----- 引用段落

首先执行了"$RUNNER" -cp "$LAUNCH_CLASSPATH" org.apache.spark.launcher.Main "$@ 这个是真正执行的第一个spark的类。返回值由while循环读取,加入到CMD中。

launcher.Main返回的数据存储到CMD中。

然后执行命令:

exec "${CMD[@]}"

launcher.Main

org.apache.spark.launcher.Main是Spark启动器的命令行接口,spark-class调用完org.apache.spark.launcher.Main后,执行exec "${CMD[@]}",会启动org.apache.spark.deploy.SparkSubmit的执行,org.apache.spark.launcher.Main部分源码如下:

public static void main(String[] argsArray) throws Exception {
 ...
 List<String> args = new ArrayList<String>(Arrays.asList(argsArray));
 String className = args.remove(0);
 ...
 //创建命令解析器
 AbstractCommandBuilder builder;
 if (className.equals("org.apache.spark.deploy.SparkSubmit")) {
 try {
 //调用org.apache.spark.deploy.SparkSubmit
 builder = new SparkSubmitCommandBuilder(args);
 } catch (IllegalArgumentException e) {
 //......省略
 builder = new SparkSubmitCommandBuilder(help);
 }
 } else {
 // 启动其他类
 builder = new SparkClassCommandBuilder(className, args);
 }
 List<String> cmd = builder.buildCommand(env);//解析器解析参数
 ...

----------

* **任务要求**: 从上面讲 Spark 启动流程的引用段落末尾续写下去。

----- 已知信息

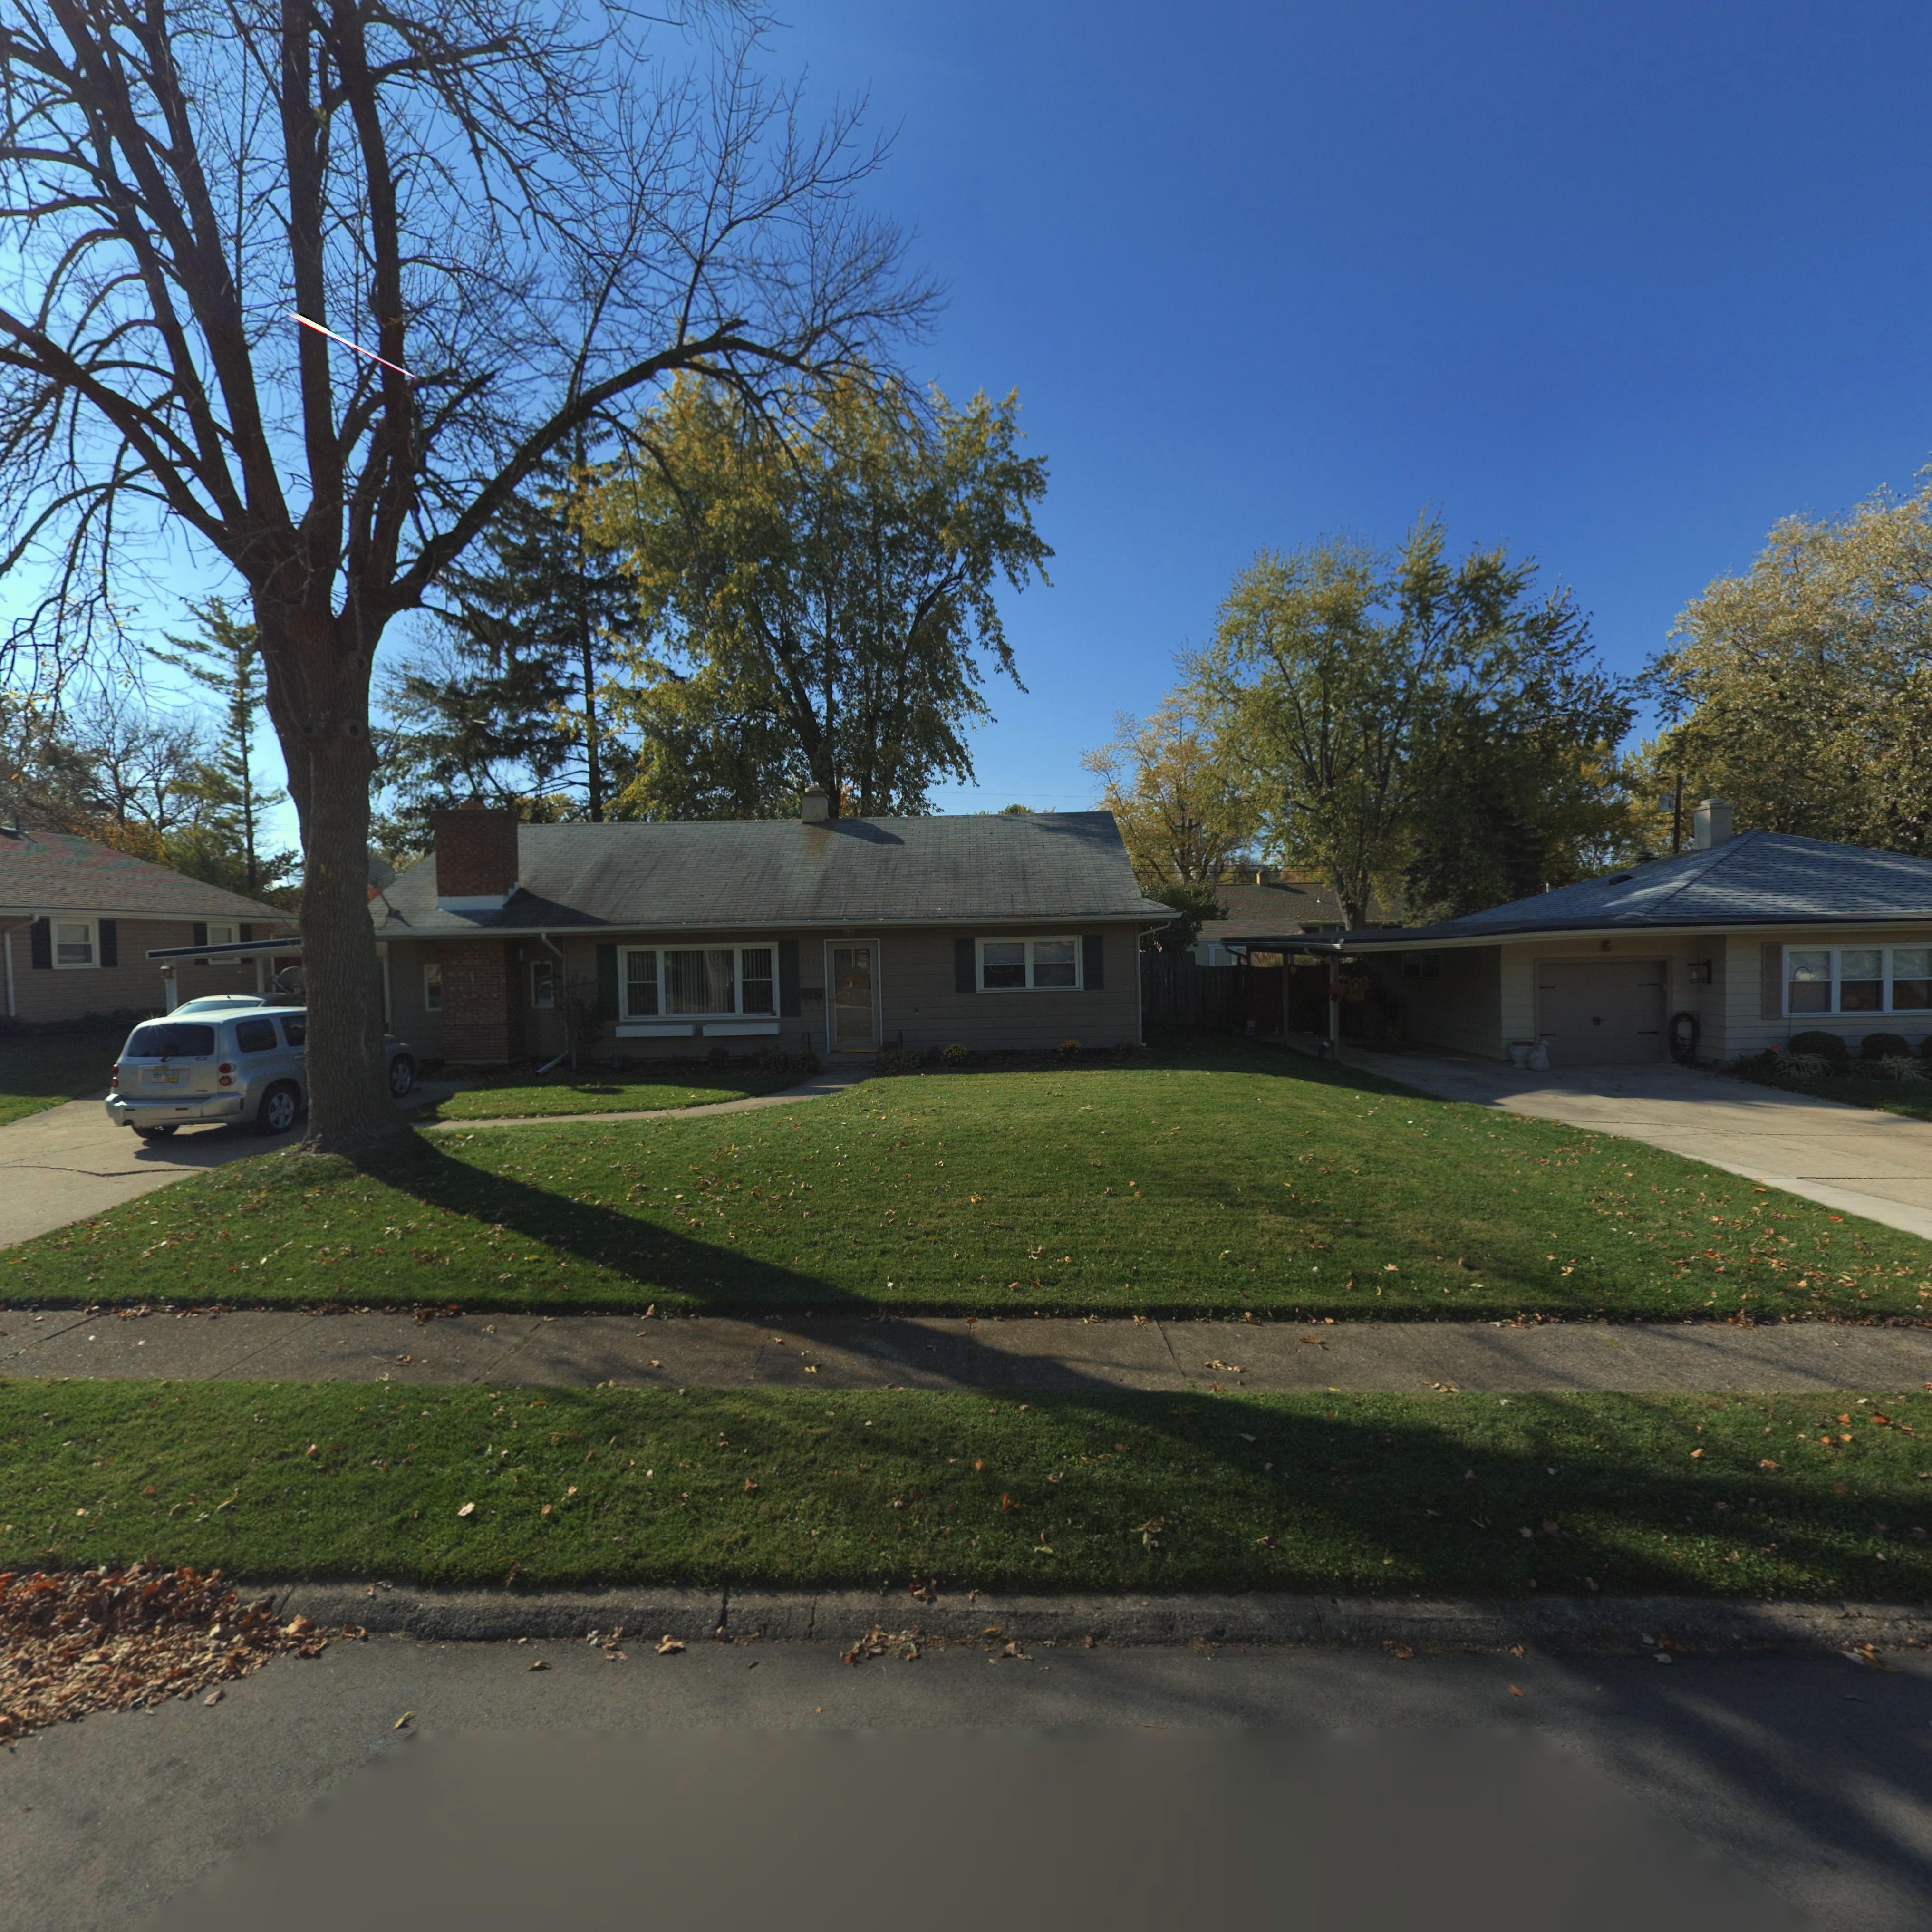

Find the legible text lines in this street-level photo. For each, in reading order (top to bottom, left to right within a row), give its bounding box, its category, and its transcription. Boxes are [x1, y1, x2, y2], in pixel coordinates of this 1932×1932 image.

[800, 956, 821, 968] StreetNumber: 3711
[152, 1074, 176, 1081] None: FEE*2676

----------

* **答案如下**:
 //返回有效的参数
 if (isWindows()) {
 System.out.println(prepareWindowsCommand(cmd, env));
 } else {
 List<String> bashCmd = prepareBashCommand(cmd, env);
 for (String c : bashCmd) {
 System.out.print(c);
 System.out.print('\0');
 }
 }
 }

这样就进入了org.apache.spark.deploy.SparkSubmit方法入口函数。SparkSubmit部分源码如下:

def main(args: Array[String]): Unit = {
 //任务提交时设置的参数,例如master、executorMemory等
 val appArgs = new SparkSubmitArguments(args)
 if (appArgs.verbose) {
 // scalastyle:off println
 printStream.println(appArgs)
 // scalastyle:on println
 }
 appArgs.action match {
 //任务提交时,执行submit(appArgs)
 case SparkSubmitAction.SUBMIT => submit(appArgs)
 case SparkSubmitAction.KILL => kill(appArgs)
 case SparkSubmitAction.REQUEST_STATUS => requestStatus(appArgs)
 }
 }
  1. 创建SparkSubmitArguments对象,并解析参数来初始化成员。
  2. 这里只分析submit过程。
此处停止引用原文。